Heard the one about the pope? Sadly, yes
By PATRICK MCKEARNEY - GUARDIAN
Added: Wed, 22 Jun 2011 05:42:18 UTC
(Patrick McKearney is studying for an MPhil in theology and religious studies at Cambridge University. A scholar of the Cambridge Interfaith Programme and Queens' College, he is researching the implications of the contemporary ridicule of religion.)
Stand-up comedy has the ability to cast anything, from traffic jams to politics, in an entirely new light. It is like a new pair of glasses that helps us see the world in a novel way. The best of it challenges our suppositions and deconstructs our prejudices. The most impressive comedians use their powerful voices to change how we look at our society and ourselves.

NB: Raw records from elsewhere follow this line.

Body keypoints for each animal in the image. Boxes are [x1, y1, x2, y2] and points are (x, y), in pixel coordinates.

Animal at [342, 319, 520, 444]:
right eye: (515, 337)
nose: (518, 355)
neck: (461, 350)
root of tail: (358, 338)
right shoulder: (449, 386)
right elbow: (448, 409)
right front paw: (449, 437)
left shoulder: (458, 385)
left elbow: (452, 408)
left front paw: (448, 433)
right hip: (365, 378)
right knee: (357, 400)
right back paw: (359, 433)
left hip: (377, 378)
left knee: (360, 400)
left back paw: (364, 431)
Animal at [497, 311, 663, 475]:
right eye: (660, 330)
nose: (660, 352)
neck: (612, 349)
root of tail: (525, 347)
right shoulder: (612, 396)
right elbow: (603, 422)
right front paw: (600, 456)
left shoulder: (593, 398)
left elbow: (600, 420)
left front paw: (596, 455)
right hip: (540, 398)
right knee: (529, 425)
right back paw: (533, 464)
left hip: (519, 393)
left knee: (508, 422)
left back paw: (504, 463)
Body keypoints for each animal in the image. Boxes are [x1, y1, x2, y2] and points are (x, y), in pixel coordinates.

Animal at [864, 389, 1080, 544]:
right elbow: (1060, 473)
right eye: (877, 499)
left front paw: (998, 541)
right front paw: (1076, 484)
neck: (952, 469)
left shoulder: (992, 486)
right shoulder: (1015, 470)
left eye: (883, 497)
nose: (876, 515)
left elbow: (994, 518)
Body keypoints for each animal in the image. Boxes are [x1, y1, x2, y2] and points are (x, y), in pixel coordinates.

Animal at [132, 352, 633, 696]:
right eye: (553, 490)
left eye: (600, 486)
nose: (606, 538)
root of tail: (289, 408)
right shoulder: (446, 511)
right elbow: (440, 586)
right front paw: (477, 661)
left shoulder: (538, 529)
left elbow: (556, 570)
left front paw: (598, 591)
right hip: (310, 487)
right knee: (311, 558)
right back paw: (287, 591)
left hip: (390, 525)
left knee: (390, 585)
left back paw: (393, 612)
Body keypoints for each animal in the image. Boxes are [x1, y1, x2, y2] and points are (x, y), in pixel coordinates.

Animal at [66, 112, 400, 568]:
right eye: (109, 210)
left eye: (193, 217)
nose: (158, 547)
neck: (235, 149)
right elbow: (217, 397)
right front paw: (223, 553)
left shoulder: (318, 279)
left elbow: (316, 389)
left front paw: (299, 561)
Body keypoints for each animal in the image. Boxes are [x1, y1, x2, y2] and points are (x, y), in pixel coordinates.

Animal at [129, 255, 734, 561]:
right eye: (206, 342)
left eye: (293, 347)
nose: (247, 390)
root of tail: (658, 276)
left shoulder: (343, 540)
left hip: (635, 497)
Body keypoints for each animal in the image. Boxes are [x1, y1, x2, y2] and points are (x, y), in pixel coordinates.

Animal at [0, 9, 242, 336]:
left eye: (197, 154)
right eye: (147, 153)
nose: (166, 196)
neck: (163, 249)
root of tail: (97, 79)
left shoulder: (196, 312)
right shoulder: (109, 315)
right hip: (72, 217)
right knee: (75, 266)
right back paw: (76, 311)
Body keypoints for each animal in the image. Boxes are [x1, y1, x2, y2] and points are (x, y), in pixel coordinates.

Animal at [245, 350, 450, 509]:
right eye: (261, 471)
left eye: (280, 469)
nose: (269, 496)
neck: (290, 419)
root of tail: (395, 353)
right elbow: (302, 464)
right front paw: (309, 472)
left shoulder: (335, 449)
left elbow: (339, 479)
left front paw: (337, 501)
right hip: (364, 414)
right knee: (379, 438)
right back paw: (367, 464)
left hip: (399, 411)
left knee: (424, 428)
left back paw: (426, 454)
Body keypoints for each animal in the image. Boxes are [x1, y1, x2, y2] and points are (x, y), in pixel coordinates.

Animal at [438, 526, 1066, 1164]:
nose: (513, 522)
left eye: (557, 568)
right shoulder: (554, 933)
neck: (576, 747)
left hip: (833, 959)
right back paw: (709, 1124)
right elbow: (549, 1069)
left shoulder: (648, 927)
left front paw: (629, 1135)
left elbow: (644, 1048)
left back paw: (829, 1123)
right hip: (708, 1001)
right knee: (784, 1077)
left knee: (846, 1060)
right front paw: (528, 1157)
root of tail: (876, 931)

But when it comes to religion, contemporary stand-ups are not giving us this new perspective. They endlessly ridicule tired stereotypes of religion, but fail to turn their critical attention to secularism, atheism or liberalism. And that is problematic. Because when comedians mock the faults of a standardised "other" they leave their own assumptions, ignorance and flaws untouched. They just reinforce our world view, rather than critically engaging with it. They are not giving us a fresh pair of glasses, but returning some old and dusty spectacles that we have had for years.
This lack of self-reflection must be the only way to explain their tedious repetition of generic, flat-pack criticisms. I might have doubled Richard Dawkins's profits by now if I had bought a copy of The God Delusion every time I had heard that Christian holidays were actually pagan hangovers, that the idea of a loving god is incompatible with the existence of evil and suffering, or that dinosaurs disprove intelligent design.